What is the difference between a tool with a closed stand and one that has an open stand? I see that the closed stand tools are a little more expensive and look better (my opinion). But is there any reason to buy one over the other?

Thanks!


----------



## knotscott (Nov 8, 2007)

The differences vary a bit depending on the tool, but in general closed stands have better DC, and are easier to fit with a mobile base. In some cases an enclosed stand also means an enclosed motor, which is usually desirable and sometimes means a shorter drive belt, which equates to better power transfer and less vibration.


----------



## sweensdv (Mar 3, 2008)

In some cases, a closed base also adds a little weight which translates into better stability.


----------



## Dvoigt (Dec 6, 2007)

Oh, in particular it is a bandsaw that I'm looking at in this case. I have a closed stand jointer, but there is a used open stand bandsaw that I'm looking at


----------



## Just Bill (Dec 29, 2008)

Open-lighter, cheaper, dust control harder.
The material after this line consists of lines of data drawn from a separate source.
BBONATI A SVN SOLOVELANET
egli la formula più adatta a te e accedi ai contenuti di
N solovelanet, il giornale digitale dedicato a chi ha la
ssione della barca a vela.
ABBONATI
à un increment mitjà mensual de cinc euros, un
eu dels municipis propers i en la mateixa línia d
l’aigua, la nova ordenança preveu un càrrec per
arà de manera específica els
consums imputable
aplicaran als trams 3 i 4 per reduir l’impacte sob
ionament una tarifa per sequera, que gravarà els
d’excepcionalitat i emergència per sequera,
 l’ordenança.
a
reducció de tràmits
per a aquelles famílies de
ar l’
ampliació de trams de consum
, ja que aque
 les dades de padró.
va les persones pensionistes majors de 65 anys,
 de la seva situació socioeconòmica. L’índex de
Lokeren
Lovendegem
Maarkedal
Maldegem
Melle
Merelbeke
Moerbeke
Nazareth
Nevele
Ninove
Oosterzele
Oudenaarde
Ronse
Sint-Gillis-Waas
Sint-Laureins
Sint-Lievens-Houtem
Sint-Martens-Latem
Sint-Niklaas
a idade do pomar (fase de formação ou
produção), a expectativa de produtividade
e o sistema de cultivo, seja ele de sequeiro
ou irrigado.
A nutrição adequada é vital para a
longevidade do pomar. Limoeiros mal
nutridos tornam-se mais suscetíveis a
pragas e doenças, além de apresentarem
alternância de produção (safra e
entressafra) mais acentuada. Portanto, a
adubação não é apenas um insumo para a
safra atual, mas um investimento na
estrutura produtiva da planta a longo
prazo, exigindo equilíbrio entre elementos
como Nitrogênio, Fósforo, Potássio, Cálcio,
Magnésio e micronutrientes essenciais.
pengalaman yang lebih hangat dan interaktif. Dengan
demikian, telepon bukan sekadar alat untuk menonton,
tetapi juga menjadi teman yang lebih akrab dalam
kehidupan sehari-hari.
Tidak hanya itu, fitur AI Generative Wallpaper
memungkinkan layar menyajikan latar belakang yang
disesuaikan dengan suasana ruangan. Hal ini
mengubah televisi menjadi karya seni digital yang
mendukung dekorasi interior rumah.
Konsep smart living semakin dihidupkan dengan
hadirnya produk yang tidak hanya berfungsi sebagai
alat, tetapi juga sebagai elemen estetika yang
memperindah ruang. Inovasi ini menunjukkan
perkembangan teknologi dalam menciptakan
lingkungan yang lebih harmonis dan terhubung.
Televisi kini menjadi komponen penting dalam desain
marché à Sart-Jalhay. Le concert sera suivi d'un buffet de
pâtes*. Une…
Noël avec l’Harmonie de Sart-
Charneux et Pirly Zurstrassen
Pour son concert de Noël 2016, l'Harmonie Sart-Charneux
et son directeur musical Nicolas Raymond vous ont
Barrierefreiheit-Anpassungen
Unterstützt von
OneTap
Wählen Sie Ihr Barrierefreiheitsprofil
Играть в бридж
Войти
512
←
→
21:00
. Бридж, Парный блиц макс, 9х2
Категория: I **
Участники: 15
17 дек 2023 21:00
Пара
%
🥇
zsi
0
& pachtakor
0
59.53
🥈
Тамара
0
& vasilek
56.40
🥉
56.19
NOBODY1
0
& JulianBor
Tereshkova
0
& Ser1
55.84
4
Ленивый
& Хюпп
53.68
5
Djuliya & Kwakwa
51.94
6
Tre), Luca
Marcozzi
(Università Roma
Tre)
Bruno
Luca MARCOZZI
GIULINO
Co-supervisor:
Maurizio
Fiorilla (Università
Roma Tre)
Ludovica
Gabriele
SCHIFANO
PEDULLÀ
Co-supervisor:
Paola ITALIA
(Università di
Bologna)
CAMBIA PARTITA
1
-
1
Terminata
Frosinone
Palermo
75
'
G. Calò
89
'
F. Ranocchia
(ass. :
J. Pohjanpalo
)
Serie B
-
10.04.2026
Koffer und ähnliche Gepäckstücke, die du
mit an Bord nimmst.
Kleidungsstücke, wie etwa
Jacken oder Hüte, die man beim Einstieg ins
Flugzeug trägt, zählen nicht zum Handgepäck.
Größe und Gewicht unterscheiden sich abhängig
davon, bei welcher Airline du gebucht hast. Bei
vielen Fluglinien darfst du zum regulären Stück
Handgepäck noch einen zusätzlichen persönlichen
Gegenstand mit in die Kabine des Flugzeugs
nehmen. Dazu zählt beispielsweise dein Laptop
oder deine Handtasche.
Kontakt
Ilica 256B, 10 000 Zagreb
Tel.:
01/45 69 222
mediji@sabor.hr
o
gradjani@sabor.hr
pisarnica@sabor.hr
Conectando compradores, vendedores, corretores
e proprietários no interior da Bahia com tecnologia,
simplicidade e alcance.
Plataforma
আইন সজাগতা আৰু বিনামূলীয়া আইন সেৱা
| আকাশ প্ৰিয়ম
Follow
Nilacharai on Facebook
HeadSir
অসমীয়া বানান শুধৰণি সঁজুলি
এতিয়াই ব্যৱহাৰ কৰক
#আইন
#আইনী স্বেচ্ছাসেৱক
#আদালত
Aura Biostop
Closed, heavier, easier for dust removal, quieter, more sturdy, more expensive.


----------



## Handyman (Jan 2, 2008)

Yep that about it. #2,3,5 hit it right on the head. I was going to add something really smart but those other guys said what I was going to say.


----------



## GeorgeC (Jul 30, 2008)

knotscott said:


> The differences vary a bit depending on the tool, but in general closed stands have better DC, and are easier to fit with a mobile base. In some cases an enclosed stand also means an enclosed motor, which is usually desirable and sometimes means a shorter drive belt, which equates to better power transfer and less vibration.


I would think that an enclosed motor would be a negative because of heat. In the case of the short length here I do not think the reduced belt length would matter on power transfer.
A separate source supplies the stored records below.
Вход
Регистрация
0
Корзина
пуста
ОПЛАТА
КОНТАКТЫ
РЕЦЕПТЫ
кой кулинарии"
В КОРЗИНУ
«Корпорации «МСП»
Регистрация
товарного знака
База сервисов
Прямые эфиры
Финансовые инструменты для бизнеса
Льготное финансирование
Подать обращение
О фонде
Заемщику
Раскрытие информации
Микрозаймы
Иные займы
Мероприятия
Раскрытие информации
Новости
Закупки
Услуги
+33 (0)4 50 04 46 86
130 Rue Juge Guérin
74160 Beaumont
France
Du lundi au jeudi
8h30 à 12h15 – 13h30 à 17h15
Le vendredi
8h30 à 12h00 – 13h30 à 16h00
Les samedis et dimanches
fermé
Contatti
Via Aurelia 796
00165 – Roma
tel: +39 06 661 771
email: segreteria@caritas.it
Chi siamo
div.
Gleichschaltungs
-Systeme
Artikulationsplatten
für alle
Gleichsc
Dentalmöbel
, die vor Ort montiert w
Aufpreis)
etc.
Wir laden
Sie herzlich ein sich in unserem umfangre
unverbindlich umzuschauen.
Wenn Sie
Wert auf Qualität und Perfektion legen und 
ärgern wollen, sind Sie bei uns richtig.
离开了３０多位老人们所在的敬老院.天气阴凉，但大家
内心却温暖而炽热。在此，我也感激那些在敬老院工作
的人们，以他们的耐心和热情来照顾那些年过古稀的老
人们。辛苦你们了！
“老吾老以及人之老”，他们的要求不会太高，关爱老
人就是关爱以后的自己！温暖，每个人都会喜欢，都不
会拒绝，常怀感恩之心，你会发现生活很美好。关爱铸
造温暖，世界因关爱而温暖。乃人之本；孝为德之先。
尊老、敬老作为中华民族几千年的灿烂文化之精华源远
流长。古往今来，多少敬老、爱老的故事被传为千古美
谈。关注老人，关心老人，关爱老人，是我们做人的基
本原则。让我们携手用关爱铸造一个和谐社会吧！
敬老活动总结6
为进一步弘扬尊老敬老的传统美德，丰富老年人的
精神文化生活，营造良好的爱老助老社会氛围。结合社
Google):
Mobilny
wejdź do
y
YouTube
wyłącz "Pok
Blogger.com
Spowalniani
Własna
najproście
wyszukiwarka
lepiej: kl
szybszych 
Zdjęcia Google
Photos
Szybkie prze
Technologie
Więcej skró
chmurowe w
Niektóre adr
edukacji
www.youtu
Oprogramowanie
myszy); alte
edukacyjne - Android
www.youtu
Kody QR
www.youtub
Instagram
I also think that the advantages of an enclosed tool turn into disadvantages if you do not have a formal dust control system. Even a formal system as simple as a shop vac hooked up and running would make enclosed good. Otherwise it would seem to me that an enclosed tool is going to make it harder to clean.

George


----------



## knotscott (Nov 8, 2007)

GeorgeC said:


> I would think that an enclosed motor would be a negative because of heat. In the case of the short length here I do not think the reduced belt length would matter on power transfer.
> 
> I also think that the advantages of an enclosed tool turn into disadvantages if you do not have a formal dust control system. Even a formal system as simple as a shop vac hooked up and running would make enclosed good. Otherwise it would seem to me that an enclosed tool is going to make it harder to clean.
> 
> George


Most motors used in an enclosure are Totally Enclosed Fan Cooled (TEFC).


----------



## mmtools (Aug 21, 2008)

knotscott said:


> Most motors used in an enclosure are Totally Enclosed Fan Cooled (TEFC).
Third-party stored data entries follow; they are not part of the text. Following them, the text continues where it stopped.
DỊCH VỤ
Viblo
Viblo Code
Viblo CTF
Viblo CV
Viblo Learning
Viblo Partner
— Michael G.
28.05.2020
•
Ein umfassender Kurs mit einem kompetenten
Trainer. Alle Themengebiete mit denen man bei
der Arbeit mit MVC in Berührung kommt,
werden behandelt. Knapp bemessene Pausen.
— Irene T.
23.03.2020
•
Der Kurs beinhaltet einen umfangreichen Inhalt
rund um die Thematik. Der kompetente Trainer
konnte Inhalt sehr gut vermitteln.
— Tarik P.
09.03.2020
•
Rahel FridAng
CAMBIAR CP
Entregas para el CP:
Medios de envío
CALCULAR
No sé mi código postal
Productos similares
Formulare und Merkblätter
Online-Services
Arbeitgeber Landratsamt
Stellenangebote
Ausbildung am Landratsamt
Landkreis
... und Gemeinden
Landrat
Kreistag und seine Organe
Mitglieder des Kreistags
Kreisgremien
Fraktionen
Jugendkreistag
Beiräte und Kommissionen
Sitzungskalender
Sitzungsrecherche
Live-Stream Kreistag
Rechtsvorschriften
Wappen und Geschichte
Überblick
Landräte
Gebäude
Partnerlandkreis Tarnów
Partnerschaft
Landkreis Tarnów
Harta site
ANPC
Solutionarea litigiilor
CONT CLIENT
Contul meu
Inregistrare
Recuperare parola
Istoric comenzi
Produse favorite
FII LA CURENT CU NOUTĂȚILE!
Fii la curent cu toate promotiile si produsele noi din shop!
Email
It is not always the case re: TEFC motors. Delta switched to less expensive drain protected motors ten years ago on almost all of their machinery. The air flow pulls dust through the motor to cool it. Also, the open stand machines are nearly always lower HP. For example Delta bandsaw open stand = 3/4HP closed stand= 1 or 1 1/2HP. look at specs closely.


----------



## Nate1778 (Mar 10, 2008)

I have a fully enclosed Jet Band saw, although the DC on it is OK at best the case has nothing to do with the dust port. The only thing down there is the motor. I would say on a band saw there isn't much need being enclosed, although my bandsaw is not on a mobile stand it does sit in an area where footprint is important, between two garage doors. I would not hesitate though to by one with an open stand though, now other tools that is a different story...........


----------



## GeorgeC (Jul 30, 2008)

knotscott said:


> Most motors used in an enclosure are Totally Enclosed Fan Cooled (TEFC).


I am not familiar with the terminology. Does this mean that there is a dedicated duct bringing in outside air?

G


----------



## Dvoigt (Dec 6, 2007)

Nate1778 said:


> I have a fully enclosed Jet Band saw, although the DC on it is OK at best the case has nothing to do with the dust port. The only thing down there is the motor. I would say on a band saw there isn't much need being enclosed, although my bandsaw is not on a mobile stand it does sit in an area where footprint is important, between two garage doors. I would not hesitate though to by one with an open stand though, now other tools that is a different story...........



Yeah that is my thinking too...


----------